Namun Taras hanya tersenyum tipis, seolah-olah merasa ada yang tak beres. Ia sendiri tidak mengerti, mengapa ia bisa tahu ada lubang di situ? Kiria buru-buru mengambil kotak itu. Ia membukanya. Tersimpan sebuah mobil-mobilan yang sudah berkarat. “Wow! Dulu ini pasti mainan yang sangat keren!”

Lagi-lagi Taras mengerutkan kening.

“Kenapa? Jangan bilang de javu lagi,” tegur Kiria curiga.

“Waktu kecil, aku pernah punya mainan seperti itu. Tapi hilang entah kemana,” jelas Taras. “Kok, bisa kebetulan, ya?”

Luna menggigit bibir. “Jangan-jangan... penulis surat itu mencuri mainan itu darimu! Kamu yakin tak pernah mengenal siapapun di daerah ini?”

Taras menggeleng. “Kalian tahu sendiri. Aku ini sangat pendiam dan pemalu. Aku jarang punya teman. Apalagi di tempat peristirahatan dekat pantai seperti ini.”

“Lihaaaattt!” Kiria menunjuk penuh semangat. “Ada payung biru di atas genteng!”

Semua seketika menoleh ke arah itu. Benar saja! Di salah satu atap rumah, tampak sebuah payung warna biru. Bukan benar-benar payung, tetapi gambar payung yang dilukis di atas atap dengan menggunakan cat!

“Waaah... Tapi kita hanya melihatnya dari atas. Bagaimana cara kita tahu rumah siapa itu? Tak mungkin kita datangi dan minta ijin untuk memeriksa genteng semua rumah yang ada di sana. “ gumam Luna bingung.

“Tidak perlu!” geleng Kiria. “Rumah itu terletak tepat di belakang rumah makan Itali!”

“Tahu dari mana?” tanya Ota.

“Tuuuh! Ada cerobong asap di rumah belakang rumah berpayung biru!”

“Di belakang rumah makan Itali?” Luna mengingat-ingat. “Looo... Berarti itu...”

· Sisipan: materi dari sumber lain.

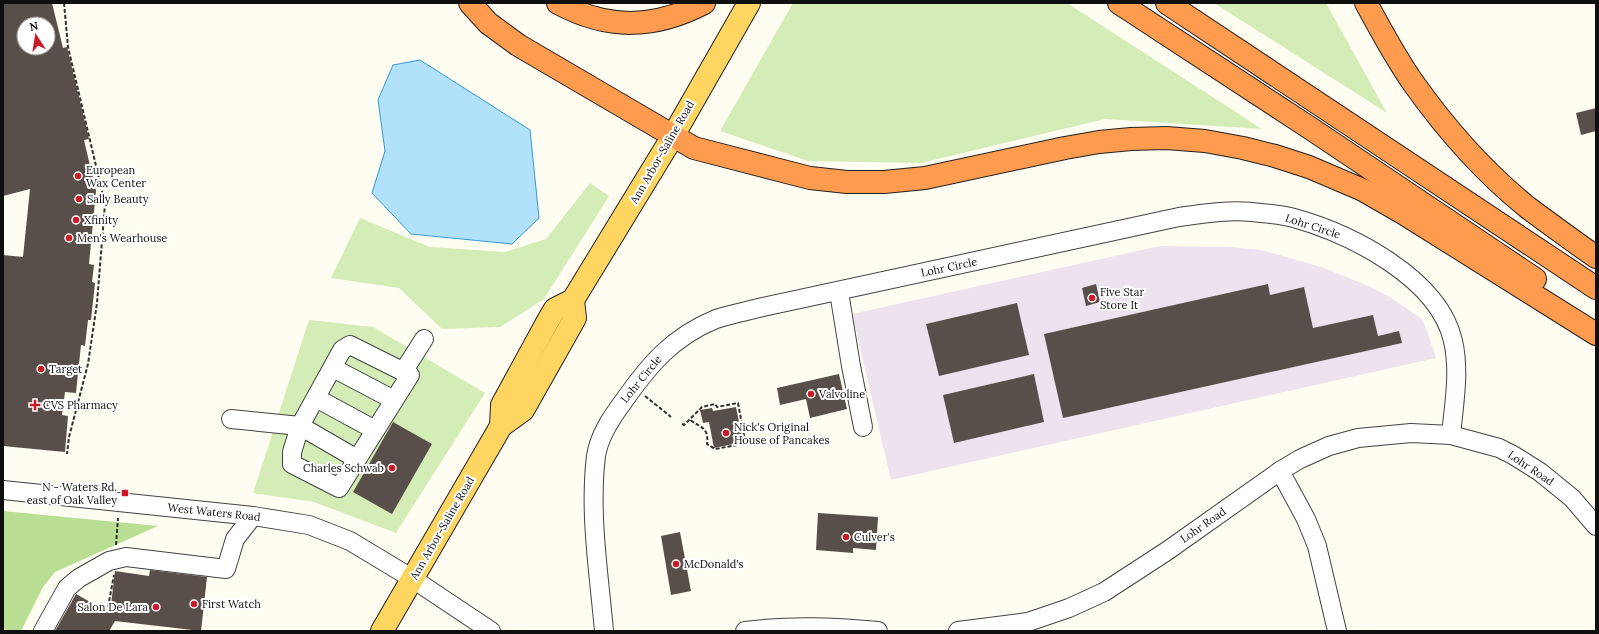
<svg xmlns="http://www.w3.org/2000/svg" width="1599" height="634" font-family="Lora,serif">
<rect width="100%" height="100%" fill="#fffcf1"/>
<polygon fill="#ede3ee" points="1160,246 1229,247 1262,250 1324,268 1371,287 1393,299 1423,320 1436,358 891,480 852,314"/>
<g fill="#d4edb6">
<polygon points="793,3 1067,3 1262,129 1105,119 921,163 808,161 720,131"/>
<polygon points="1214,3 1326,3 1387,113"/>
<polygon points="590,183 609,196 544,299 500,327 442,329 399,288 331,278 360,218 430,247 505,252 546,239"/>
<polygon points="309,320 373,327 485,393 396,533 314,502 253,493"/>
</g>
<polygon fill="#b8df94" points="3,511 158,526 55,572 43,587 21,631 3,631"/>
<polygon fill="#b1e1fb" stroke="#319ad8" points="420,60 530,130 539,218 512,244 411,234 372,193 385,151 378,100 393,65"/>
<g fill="#594f4a" fill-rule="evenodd">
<path d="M3 3H52L63 48 67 47 89 139 84 140 96 191 89 264 94 265 92 282 95 283 91 320H88L85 346 81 345 76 393 65 392 62 415 68 416 65 452 3 446V255L23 257 30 189 3 196ZM24 24H48V48H24Z"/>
<polygon points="1596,108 1596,131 1581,135 1576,113"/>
<polygon points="1096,284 1100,302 1086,306 1082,288"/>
<polygon points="1268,284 1270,295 1304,287 1313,328 1373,315 1378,336 1399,331 1402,343 1063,418 1044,334"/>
<polygon points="1017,303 1029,355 939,376 926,324"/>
<polygon points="839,374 847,409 810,418 806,399 780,405 777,388"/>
<polygon points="1034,374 1044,422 954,443 943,395"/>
<polygon points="736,407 743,442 714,448 709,422 703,423 700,410 712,408 713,411"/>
<polygon points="393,422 432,444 392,514 353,492"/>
<polygon points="818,513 878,517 876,550 853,548 853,553 816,550"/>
<polygon points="680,532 691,591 671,595 661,536"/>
<polygon points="150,570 207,577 201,631 115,621 109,631 55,631 76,594 110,613 115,571 149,576"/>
</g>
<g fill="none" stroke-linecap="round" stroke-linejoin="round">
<defs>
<g id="minor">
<polyline points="839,292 851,366 863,427"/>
<polygon points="350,345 410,375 339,488 292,464 292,452 300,426 342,350"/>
<polyline points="333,368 394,400"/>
<polyline points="403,372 424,339"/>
<polyline points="316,398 375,430"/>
<polyline points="231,419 300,426 357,459"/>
<polyline points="1280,471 1306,519 1317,546 1337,631"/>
<polyline points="3,490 253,516 309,525 350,541 413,579 491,631"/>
<polyline points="43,631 67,588 79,578 109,561 126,557 226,569 235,539 253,516"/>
<path d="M604 631C599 574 589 513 596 456 599 436 611 418 623 402 649 365 672 337 716 319 731 314 748 311 763 307L1179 217C1206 213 1234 209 1261 213 1272 214 1283 215 1294 218 1351 234 1439 278 1453 341 1460 371 1454 404 1451 435"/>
<path d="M745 631C791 625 833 627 878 631"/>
<polyline points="958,631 1028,622 1069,608 1104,592 1167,551 1280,471 1300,459 1329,446 1358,438 1411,433 1451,435 1499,448 1513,455 1540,472 1572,498 1596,526"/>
</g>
<g id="major">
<polyline points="501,426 502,405 549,319 555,309 573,300 673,136 749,3"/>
<polyline points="382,631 501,426 523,410 575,318 573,300"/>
</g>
<g id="highway">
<polyline points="470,3 488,23 518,45 694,148 810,178 847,182 884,182 925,178 1065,148 1099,142 1131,139 1166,138 1205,141 1243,148 1275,156 1309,167 1363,190 1403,213 1596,334"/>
<path d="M558 3C608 30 654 29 704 3"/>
<polyline points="1119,3 1310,128 1535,279"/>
<polyline points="1167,3 1596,288"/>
<path d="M1366 3C1381 30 1396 59 1414 84 1446 129 1484 172 1527 207 1550 224 1573 241 1596 257"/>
</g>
</defs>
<use href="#minor" stroke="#424242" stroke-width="20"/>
<use href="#major" stroke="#202020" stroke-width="24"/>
<use href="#highway" stroke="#202020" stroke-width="24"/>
<g stroke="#313131" stroke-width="2" stroke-dasharray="4 2" stroke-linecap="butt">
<polyline points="64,3 68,47 105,204 97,303 88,364 69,437 67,454"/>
<polyline points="645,396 671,417"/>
<path d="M682 424 684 425 702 407 715 404 717 407 738 403 745 441 743 444 715 449 707 444C709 428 702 428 690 420"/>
<polyline points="116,545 118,518"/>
<polyline points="108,607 114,575"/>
</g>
<use href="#minor" stroke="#fff" stroke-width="18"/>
<use href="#major" stroke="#ffd561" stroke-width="22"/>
<use href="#highway" stroke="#ff9b4f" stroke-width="22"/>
</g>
<g fill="#cb1a27" stroke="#fff" stroke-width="1.5">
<circle cx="78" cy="176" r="4"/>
<circle cx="79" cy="199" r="4"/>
<circle cx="76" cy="220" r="4"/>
<circle cx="69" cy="238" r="4"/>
<circle cx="1092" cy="298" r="4"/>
<circle cx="41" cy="369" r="4"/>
<circle cx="811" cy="394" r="4"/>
<path d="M33 399h4v4h4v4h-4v4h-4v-4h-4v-4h4z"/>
<circle cx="726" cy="433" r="4"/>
<circle cx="392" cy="468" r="4"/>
<rect x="121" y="489" width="8" height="8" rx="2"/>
<circle cx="846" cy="537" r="4"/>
<circle cx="676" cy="564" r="4"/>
<circle cx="194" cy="604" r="4"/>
<circle cx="156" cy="607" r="4"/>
</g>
<g text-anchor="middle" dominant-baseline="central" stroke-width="4" stroke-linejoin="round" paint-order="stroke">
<g font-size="11" fill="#0f0f0f" stroke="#fff">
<text transform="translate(662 152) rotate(-60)">Ann Arbor-Saline Road</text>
<text transform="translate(1313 226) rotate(18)">Lohr Circle</text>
<text transform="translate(949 267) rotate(-12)">Lohr Circle</text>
<text transform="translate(641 379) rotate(-51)">Lohr Circle</text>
<text transform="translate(1531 468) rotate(34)">Lohr Road</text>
<text transform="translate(214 512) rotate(6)">West Waters Road</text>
<text transform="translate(1203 525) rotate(-35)">Lohr Road</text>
<text transform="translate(442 528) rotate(-60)">Ann Arbor-Saline Road</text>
</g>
<g font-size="11" fill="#0f0f0f" stroke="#fff" text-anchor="start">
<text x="86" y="170">European<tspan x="86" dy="13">Wax Center</tspan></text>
<text x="87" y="199">Sally Beauty</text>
<text x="84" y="220">Xfinity</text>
<text x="77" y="238">Men's Wearhouse</text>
<text x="1100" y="292">Five Star<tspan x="1100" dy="13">Store It</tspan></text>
<text x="49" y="369">Target</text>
<text x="819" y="394">Valvoline</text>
<text x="43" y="405">CVS Pharmacy</text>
<text x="734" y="427">Nick's Original<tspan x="734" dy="13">House of Pancakes</tspan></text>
<text x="384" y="468" text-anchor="end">Charles Schwab</text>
<text x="117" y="487" text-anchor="end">N - Waters Rd.<tspan x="117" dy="13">east of Oak Valley</tspan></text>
<text x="854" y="537">Culver's</text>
<text x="684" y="564">McDonald's</text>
<text x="202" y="604">First Watch</text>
<text x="148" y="607" text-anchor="end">Salon De Lara</text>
</g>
</g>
<rect width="1599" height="634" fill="none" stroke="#0f0f0f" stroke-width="8"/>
<g transform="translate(36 36) rotate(348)"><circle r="19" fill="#ffffff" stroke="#9f9f9f"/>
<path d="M0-3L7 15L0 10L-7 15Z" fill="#cb1a27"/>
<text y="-6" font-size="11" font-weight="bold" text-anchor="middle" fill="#0f0f0f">N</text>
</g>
</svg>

“Rumahku!” sahut Taras tiba-tiba.

Semua menoleh dengan kaget. Menatap Taras minta penjelasan.

“Masih de javu?” tanya Luna bingung.

Taras menggeleng. “Sudah bukan de javu lagi! Aku sudah ingat. Aku yang membuat surat dalam botol dan mengubur mainan pada waktu aku berlibur ke sini bertahun-tahun lalu.”

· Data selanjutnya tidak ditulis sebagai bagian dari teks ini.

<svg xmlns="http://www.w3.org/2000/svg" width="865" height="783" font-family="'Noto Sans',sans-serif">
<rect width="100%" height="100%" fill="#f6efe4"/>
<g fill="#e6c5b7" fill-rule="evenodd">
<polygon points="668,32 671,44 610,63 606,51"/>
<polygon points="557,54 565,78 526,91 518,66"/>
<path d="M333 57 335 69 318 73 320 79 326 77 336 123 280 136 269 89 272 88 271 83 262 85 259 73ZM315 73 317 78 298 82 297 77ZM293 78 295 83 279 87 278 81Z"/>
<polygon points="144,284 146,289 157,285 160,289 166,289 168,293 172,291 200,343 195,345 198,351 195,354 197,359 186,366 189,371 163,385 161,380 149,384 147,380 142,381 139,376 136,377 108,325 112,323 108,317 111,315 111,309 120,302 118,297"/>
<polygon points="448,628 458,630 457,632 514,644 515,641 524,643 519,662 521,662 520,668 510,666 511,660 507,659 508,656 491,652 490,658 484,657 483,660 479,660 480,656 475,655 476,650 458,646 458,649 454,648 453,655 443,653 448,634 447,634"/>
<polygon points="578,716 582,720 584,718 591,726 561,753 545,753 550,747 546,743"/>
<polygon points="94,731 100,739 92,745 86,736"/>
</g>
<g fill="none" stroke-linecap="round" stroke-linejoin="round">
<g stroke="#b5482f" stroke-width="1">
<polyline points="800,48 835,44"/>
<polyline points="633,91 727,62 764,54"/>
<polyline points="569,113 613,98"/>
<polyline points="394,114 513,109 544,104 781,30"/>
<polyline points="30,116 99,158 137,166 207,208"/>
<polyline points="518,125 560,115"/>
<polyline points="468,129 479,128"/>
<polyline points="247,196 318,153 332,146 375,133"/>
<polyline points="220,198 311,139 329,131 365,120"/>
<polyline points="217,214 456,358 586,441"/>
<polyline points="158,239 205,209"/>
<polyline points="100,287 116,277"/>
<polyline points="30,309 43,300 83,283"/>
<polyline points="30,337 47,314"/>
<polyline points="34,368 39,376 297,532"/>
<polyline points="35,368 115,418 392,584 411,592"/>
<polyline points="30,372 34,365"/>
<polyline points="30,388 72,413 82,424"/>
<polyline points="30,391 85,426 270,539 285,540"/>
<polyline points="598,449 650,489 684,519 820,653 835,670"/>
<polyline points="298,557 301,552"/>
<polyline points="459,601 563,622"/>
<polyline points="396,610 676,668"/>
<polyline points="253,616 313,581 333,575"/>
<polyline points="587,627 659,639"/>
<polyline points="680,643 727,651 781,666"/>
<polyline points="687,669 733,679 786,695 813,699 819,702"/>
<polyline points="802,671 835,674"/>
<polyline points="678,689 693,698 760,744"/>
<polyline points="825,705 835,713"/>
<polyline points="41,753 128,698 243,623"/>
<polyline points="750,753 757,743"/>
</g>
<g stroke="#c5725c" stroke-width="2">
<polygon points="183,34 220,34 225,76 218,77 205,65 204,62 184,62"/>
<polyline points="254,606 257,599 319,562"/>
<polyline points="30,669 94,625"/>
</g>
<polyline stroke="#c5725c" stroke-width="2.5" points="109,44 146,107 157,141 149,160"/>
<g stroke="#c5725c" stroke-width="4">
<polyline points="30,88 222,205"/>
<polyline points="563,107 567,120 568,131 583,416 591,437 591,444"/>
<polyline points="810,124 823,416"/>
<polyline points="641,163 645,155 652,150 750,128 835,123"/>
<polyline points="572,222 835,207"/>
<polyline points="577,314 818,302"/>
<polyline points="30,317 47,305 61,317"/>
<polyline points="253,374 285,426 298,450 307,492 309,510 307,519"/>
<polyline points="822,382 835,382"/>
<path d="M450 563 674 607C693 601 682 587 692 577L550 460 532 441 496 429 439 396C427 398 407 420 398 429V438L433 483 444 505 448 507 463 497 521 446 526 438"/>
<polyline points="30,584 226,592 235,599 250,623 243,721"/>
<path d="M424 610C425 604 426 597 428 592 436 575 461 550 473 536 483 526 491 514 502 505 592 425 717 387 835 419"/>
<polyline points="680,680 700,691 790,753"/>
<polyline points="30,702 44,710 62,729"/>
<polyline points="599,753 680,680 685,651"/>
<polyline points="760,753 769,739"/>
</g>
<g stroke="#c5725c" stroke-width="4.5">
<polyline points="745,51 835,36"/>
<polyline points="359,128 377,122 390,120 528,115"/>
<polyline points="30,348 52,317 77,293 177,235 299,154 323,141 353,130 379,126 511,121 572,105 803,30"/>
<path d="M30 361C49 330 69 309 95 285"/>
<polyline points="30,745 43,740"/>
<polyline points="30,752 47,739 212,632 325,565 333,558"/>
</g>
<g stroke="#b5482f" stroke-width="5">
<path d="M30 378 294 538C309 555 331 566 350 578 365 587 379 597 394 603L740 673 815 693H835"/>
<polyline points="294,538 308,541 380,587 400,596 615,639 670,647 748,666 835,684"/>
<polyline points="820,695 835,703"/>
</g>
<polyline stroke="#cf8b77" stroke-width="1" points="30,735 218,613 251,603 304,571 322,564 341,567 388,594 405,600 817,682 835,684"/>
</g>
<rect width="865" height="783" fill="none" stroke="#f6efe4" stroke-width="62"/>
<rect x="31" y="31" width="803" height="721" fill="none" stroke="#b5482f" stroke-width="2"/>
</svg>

Kiria terbelalak. “Astagaaaa... Taras! Kamu ngerjain kami ya?! Kenapa tidak bilang saja dari tadi kalau kamulah pelakunya?”

“Sudah kubilang, aku membuatnya bertahun-tahun yang lalu! Waktu aku kecil dan kesepian. Aku sedang berusaha mencari sahabat yang hobi memecahkan misteri seperti aku. Tentu saja aku sudah lupa! Apalagi, dulu aku sudah nyaris putus asa. Kupikir aku tidak akan menemukan sahabat yang suka memecahkan misteri,” Taras tersenyum-senyum.

“Pantas saja dari tadi de javu melulu,” sahut Luna.

“Tapi, tak disangka-sangka! Ternyata kini Kak Taras bisa menemukan sahabat yang suka memecahkan misteri bersama! Malah bukan cuma satu orang saja!” sahut Ota.

Mereka terdiam. Lalu saling berpandangan. Sedetik kemudian mereka tertawa bersama. Bahagia sekali.

“Hmm... Karena kalian telah berhasil memecahkan misteriku, sekarang kutraktir makan pizza di restoran Itali belakang rumah!” usul Taras.

“Horeeee!” Semua langsung melompat senang.